As per the OECD, Emerging Asia has demonstrated resilience amidst global uncertainty. The economies within the region, including the ASEAN-10 countries, China, and India, have effectively navigated the challenges posed by the COVID-19 pandemic, Russia's aggression against Ukraine, and a global economic slowdown. This can be attributed, in part, to pertinent monetary and macroeconomic policies, strong export performance, and robust domestic demand in certain nations. The average GDP growth rate for Emerging Asian countries is projected to rise to 5.3% in 2023 and 5.4% in 2024. As for ASEAN, the average real GDP growth is expected to reach 4.6% in 2023 and 4.8% in 2024, slightly weaker compared to 2022 but still displaying resilience based on the OECD Development Centre's projection framework.

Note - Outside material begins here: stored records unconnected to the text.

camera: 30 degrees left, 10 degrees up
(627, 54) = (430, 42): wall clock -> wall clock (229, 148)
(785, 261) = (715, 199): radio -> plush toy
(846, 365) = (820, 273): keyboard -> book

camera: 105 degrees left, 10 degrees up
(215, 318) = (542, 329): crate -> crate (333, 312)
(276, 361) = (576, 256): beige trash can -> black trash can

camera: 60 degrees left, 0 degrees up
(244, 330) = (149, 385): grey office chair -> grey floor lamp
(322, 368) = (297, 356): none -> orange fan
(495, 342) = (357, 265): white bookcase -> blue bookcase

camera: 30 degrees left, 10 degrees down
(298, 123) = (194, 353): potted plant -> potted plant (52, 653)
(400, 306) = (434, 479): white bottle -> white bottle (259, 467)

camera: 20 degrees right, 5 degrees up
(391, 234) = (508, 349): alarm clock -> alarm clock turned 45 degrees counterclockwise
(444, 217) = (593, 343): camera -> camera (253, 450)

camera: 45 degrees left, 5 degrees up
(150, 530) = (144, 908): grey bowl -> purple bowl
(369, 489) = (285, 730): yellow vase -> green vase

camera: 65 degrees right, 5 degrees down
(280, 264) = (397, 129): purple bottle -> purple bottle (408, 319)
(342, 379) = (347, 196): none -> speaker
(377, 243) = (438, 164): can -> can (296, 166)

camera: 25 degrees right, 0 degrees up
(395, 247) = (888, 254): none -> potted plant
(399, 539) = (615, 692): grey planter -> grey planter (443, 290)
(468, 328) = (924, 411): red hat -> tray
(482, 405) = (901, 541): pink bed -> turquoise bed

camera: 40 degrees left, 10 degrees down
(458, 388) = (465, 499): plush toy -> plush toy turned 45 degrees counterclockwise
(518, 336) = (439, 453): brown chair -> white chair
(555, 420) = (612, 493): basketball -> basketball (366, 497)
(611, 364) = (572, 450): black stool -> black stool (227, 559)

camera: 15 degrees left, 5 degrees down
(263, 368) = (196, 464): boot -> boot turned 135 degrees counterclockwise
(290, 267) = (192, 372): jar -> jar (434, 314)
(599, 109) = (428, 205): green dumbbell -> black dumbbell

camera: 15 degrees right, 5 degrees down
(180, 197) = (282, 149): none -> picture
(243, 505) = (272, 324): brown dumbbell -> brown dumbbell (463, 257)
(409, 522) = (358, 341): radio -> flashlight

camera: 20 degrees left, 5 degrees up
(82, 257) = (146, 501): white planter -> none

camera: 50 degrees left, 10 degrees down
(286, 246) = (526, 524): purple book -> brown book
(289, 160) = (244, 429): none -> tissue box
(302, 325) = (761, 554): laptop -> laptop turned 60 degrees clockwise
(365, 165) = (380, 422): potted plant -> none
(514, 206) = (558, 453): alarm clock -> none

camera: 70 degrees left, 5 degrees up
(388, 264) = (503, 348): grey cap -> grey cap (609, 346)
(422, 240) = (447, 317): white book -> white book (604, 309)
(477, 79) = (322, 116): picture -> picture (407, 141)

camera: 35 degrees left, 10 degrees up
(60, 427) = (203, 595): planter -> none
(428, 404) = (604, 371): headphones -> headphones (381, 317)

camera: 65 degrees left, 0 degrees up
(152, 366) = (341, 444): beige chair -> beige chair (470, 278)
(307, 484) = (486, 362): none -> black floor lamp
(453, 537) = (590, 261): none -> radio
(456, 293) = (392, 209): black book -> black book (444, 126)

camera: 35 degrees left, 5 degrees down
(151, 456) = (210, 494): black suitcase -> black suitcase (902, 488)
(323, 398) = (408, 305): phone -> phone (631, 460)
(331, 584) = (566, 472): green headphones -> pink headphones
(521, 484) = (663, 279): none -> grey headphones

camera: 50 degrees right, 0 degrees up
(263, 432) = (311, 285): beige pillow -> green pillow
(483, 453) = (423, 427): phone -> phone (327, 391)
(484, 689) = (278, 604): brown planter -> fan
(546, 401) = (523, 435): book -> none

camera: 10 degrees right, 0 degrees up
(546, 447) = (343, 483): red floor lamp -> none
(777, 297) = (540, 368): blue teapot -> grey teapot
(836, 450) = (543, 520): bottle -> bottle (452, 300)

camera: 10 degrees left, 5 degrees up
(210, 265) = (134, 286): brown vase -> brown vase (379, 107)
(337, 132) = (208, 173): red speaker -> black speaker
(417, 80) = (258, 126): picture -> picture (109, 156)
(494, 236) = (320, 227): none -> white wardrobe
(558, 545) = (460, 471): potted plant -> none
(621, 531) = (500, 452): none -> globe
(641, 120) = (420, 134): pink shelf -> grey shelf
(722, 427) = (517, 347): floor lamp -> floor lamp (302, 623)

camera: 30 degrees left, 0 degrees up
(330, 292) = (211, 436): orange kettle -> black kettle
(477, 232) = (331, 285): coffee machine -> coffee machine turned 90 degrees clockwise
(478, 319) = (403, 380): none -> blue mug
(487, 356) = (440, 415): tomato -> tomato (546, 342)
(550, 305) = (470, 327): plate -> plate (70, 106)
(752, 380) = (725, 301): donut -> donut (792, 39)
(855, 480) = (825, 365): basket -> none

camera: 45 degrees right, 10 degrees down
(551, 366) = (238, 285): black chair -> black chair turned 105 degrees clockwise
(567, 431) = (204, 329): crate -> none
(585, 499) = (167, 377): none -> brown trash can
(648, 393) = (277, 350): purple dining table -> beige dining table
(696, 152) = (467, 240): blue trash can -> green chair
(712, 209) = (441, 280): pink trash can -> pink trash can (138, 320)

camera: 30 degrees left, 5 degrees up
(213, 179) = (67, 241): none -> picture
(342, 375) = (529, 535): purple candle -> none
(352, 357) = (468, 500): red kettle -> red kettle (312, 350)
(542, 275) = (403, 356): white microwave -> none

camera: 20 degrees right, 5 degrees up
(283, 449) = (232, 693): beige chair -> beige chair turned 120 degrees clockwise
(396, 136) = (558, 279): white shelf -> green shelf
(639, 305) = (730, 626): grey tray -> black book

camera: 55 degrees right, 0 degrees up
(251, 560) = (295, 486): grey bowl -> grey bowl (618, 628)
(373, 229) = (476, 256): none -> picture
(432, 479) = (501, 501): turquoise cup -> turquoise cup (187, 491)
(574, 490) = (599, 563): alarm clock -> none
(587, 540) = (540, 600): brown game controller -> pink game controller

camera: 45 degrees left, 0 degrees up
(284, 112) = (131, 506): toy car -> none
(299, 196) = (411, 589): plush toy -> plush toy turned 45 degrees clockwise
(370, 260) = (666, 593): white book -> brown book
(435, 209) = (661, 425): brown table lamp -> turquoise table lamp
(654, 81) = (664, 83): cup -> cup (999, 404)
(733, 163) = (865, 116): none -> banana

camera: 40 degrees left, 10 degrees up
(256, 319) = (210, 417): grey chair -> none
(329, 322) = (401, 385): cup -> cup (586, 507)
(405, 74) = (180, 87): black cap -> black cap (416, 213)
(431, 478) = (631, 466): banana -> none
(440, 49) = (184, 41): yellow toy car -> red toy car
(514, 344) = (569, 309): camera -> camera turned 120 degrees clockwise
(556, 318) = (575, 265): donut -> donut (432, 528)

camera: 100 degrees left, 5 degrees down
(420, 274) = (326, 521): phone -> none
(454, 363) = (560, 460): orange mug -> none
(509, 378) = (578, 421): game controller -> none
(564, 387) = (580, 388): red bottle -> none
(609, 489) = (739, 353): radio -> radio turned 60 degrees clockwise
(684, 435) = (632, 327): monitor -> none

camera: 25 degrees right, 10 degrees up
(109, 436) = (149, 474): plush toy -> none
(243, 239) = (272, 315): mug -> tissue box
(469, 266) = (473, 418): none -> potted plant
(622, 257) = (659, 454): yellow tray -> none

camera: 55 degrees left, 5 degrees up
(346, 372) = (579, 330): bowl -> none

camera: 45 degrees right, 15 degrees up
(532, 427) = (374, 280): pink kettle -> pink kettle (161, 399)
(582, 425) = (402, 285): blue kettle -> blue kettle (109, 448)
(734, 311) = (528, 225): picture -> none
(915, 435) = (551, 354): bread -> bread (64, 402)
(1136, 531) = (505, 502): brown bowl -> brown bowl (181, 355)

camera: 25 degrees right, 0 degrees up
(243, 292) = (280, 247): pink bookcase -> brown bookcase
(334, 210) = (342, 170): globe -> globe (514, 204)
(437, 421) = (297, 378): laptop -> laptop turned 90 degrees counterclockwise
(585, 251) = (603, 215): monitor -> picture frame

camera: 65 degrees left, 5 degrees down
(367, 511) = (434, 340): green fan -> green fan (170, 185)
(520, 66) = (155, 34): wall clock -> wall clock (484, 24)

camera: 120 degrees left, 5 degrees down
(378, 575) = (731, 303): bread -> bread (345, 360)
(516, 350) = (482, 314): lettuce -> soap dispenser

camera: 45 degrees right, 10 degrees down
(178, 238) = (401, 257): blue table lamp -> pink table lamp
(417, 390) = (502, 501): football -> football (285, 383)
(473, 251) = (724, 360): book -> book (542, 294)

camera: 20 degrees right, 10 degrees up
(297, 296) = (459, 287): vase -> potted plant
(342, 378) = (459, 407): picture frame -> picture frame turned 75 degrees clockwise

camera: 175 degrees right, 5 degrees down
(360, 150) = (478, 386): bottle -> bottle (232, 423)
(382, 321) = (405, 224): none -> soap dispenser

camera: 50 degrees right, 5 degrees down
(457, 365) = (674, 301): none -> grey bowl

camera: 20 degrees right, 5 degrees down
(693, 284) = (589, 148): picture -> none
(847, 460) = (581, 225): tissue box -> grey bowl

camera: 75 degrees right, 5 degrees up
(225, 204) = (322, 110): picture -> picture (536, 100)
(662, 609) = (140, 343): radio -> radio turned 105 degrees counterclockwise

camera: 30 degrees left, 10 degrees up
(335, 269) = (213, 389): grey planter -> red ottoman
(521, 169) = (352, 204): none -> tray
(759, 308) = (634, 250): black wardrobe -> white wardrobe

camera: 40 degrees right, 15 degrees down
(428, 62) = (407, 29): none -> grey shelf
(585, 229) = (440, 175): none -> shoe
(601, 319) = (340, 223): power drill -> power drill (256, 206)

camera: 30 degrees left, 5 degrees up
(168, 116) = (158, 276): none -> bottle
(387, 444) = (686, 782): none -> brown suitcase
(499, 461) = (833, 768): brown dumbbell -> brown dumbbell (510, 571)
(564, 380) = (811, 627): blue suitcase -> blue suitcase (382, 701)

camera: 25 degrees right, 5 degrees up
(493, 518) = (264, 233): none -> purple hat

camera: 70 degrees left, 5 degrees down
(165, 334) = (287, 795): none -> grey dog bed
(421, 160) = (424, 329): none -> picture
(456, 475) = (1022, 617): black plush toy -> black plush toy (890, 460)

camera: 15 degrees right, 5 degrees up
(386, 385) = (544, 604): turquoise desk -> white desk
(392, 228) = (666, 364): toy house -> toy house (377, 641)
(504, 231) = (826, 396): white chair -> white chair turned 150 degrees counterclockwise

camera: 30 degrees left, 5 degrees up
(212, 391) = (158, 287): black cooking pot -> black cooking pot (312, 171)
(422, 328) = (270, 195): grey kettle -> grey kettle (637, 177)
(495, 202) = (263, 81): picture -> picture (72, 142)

According to the Asian Development Bank, it is anticipated that inflation will ease in the current year and the following year, gradually approaching levels observed before the pandemic. The projected figures indicate that headline inflation will decelerate to 4.2% this year and further decline to 3.3% in 2024, compared to 4.4% recorded last year. The inflation outlook for the region is expected to be influenced by higher interest rates and persistently elevated commodity prices. Across all subregions, except for South Asia, headline inflation is expected to decrease this year. However, in South Asia, the depreciation of currencies in Pakistan and Sri Lanka is contributing to higher import and domestic prices, leading to inflationary pressures.

The World Bank recently noted that policymakers in South Asia, particularly those dealing with substantial external debt, face challenging trade-offs as they address currency pressures. Allowing currencies to depreciate may initially seem unfavorable since it leads to higher foreign debt-to-GDP ratios, increased debt-servicing obligations in local currencies, and domestic inflationary pressures. Consequently, some countries have utilized their foreign exchange reserves to stabilize their currencies. However, this approach becomes limited as reserves reach critically low levels. Raising domestic interest rates alone often proves insufficient in countering these pressures. For instance, the State Bank of Pakistan has significantly increased its policy rate from 7% to 20%, but the currency still depreciated by 27% since June 2022. This depreciation-inflation cycle has resulted in negative real interest rates in Pakistan. Similarly, in Sri Lanka, despite an 11-percentage-point hike in the official interest rate, the real interest rate remains negative.